* What the task asks *
Each line in the records below, from the one that contains "desafíos superados y los secretos detrás" to the one that contains "между стеной и изделиями для", should be reproduced exactly, the first and last included.

[Dataset entries]
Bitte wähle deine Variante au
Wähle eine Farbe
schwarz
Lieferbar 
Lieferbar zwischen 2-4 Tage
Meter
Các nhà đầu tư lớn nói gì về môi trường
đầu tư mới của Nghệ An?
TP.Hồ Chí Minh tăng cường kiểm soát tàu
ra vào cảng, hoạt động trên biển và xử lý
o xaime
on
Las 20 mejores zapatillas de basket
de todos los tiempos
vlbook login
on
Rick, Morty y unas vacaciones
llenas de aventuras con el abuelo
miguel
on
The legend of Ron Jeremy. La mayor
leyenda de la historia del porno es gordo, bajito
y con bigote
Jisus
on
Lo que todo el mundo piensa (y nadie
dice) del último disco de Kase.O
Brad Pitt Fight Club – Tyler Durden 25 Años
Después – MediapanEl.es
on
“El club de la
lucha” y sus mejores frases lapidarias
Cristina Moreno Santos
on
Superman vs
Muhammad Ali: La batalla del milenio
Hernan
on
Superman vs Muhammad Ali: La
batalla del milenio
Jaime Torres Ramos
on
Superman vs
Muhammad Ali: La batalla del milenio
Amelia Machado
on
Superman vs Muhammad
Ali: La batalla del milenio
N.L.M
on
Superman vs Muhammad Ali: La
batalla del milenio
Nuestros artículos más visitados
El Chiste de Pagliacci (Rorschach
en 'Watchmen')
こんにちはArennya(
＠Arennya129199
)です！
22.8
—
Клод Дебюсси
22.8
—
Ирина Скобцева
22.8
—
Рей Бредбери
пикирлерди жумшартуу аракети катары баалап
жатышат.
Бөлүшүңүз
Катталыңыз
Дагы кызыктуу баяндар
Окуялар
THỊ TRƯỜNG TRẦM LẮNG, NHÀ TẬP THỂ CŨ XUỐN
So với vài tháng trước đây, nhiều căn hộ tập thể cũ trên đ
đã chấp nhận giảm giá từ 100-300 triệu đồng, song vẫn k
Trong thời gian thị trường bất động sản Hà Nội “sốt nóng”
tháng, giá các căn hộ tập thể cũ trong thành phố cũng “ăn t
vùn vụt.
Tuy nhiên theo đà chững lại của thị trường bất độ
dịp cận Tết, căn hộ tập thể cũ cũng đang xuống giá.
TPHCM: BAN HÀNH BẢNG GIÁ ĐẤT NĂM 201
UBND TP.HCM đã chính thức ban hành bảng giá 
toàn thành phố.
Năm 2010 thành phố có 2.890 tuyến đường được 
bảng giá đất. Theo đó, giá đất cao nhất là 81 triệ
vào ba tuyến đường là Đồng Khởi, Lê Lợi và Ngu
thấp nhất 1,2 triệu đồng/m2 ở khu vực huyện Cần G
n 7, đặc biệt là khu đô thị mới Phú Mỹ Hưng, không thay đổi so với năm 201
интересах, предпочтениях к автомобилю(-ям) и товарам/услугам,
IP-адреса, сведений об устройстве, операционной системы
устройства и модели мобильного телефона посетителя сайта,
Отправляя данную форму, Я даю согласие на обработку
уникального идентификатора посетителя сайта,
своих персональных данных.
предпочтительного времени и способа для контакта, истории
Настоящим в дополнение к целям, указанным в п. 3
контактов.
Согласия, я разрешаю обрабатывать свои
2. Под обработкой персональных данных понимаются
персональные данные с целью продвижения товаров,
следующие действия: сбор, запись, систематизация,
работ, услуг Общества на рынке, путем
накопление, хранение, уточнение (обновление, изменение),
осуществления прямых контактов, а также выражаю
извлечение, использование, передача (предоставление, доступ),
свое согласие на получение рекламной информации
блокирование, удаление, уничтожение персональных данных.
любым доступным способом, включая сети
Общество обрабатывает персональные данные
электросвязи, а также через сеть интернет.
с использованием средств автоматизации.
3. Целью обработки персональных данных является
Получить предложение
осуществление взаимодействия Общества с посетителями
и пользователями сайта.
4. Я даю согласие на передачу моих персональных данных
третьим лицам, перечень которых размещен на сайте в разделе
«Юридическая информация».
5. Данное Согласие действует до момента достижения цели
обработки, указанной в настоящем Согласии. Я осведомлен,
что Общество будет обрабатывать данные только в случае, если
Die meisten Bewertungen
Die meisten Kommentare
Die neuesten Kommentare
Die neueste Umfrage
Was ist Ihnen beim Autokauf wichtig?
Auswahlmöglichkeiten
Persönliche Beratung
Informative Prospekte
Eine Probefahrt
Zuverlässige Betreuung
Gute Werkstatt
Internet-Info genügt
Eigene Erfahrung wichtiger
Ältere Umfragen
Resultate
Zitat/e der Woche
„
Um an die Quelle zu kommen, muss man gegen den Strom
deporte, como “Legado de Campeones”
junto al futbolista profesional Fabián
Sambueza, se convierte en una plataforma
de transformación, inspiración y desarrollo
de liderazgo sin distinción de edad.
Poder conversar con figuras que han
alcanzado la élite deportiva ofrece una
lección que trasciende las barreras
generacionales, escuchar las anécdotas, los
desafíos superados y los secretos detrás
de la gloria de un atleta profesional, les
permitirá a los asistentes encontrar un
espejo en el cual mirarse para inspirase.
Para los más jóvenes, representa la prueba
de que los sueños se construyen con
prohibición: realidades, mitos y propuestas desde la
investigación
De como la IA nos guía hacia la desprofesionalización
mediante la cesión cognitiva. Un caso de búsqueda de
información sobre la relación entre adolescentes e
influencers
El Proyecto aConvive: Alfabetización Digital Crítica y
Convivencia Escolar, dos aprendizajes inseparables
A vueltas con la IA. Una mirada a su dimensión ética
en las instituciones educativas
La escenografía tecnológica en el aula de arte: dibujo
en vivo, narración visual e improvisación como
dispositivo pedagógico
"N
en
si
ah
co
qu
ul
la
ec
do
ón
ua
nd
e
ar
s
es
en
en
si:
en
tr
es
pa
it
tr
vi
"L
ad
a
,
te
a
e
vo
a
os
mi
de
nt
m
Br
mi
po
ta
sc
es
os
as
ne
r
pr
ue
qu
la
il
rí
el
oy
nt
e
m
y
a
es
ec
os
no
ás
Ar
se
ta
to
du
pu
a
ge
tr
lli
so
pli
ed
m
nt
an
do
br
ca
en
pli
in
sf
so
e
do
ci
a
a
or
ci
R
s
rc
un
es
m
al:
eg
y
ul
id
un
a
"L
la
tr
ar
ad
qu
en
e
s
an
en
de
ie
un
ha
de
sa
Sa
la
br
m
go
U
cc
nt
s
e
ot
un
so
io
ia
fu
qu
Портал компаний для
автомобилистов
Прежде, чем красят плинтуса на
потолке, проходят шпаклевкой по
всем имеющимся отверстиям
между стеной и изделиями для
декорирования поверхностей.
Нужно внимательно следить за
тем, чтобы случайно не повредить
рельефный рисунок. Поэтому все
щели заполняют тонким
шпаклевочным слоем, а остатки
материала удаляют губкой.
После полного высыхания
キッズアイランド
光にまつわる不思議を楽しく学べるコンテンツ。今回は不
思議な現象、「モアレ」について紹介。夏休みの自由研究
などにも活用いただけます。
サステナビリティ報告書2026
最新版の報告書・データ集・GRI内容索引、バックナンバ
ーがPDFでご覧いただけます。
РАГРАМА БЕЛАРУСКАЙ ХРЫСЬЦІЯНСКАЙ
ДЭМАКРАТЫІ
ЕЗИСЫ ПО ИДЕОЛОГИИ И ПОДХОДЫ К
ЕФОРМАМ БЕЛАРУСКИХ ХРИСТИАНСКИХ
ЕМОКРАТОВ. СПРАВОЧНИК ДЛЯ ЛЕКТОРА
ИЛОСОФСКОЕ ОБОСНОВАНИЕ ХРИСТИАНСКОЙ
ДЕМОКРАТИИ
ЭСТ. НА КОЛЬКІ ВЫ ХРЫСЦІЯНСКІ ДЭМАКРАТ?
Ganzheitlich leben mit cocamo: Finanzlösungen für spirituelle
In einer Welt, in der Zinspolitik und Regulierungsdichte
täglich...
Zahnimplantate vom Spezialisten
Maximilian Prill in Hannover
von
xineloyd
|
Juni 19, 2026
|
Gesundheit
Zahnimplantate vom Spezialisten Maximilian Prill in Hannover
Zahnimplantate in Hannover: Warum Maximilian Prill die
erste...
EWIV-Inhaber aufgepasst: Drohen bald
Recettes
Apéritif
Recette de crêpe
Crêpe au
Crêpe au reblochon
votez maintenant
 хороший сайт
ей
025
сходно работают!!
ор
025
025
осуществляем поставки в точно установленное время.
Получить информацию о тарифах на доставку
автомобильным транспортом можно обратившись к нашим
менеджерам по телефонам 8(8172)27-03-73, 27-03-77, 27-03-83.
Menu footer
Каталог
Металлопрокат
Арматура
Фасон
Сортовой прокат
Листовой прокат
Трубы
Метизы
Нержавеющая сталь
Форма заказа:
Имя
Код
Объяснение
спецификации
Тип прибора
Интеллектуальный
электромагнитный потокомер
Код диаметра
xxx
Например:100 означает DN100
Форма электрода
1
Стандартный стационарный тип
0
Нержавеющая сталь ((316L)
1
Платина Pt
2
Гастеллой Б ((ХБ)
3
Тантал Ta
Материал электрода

* Response to the exercise *
desafíos superados y los secretos detrás
de la gloria de un atleta profesional, les
permitirá a los asistentes encontrar un
espejo en el cual mirarse para inspirase.
Para los más jóvenes, representa la prueba
de que los sueños se construyen con
prohibición: realidades, mitos y propuestas desde la
investigación
De como la IA nos guía hacia la desprofesionalización
mediante la cesión cognitiva. Un caso de búsqueda de
información sobre la relación entre adolescentes e
influencers
El Proyecto aConvive: Alfabetización Digital Crítica y
Convivencia Escolar, dos aprendizajes inseparables
A vueltas con la IA. Una mirada a su dimensión ética
en las instituciones educativas
La escenografía tecnológica en el aula de arte: dibujo
en vivo, narración visual e improvisación como
dispositivo pedagógico
"N
en
si
ah
co
qu
ul
la
ec
do
ón
ua
nd
e
ar
s
es
en
en
si:
en
tr
es
pa
it
tr
vi
"L
ad
a
,
te
a
e
vo
a
os
mi
de
nt
m
Br
mi
po
ta
sc
es
os
as
ne
r
pr
ue
qu
la
il
rí
el
oy
nt
e
m
y
a
es
ec
os
no
ás
Ar
se
ta
to
du
pu
a
ge
tr
lli
so
pli
ed
m
nt
an
do
br
ca
en
pli
in
sf
so
e
do
ci
a
a
or
ci
R
s
rc
un
es
m
al:
eg
y
ul
id
un
a
"L
la
tr
ar
ad
qu
en
e
s
an
en
de
ie
un
ha
de
sa
Sa
la
br
m
go
U
cc
nt
s
e
ot
un
so
io
ia
fu
qu
Портал компаний для
автомобилистов
Прежде, чем красят плинтуса на
потолке, проходят шпаклевкой по
всем имеющимся отверстиям
между стеной и изделиями для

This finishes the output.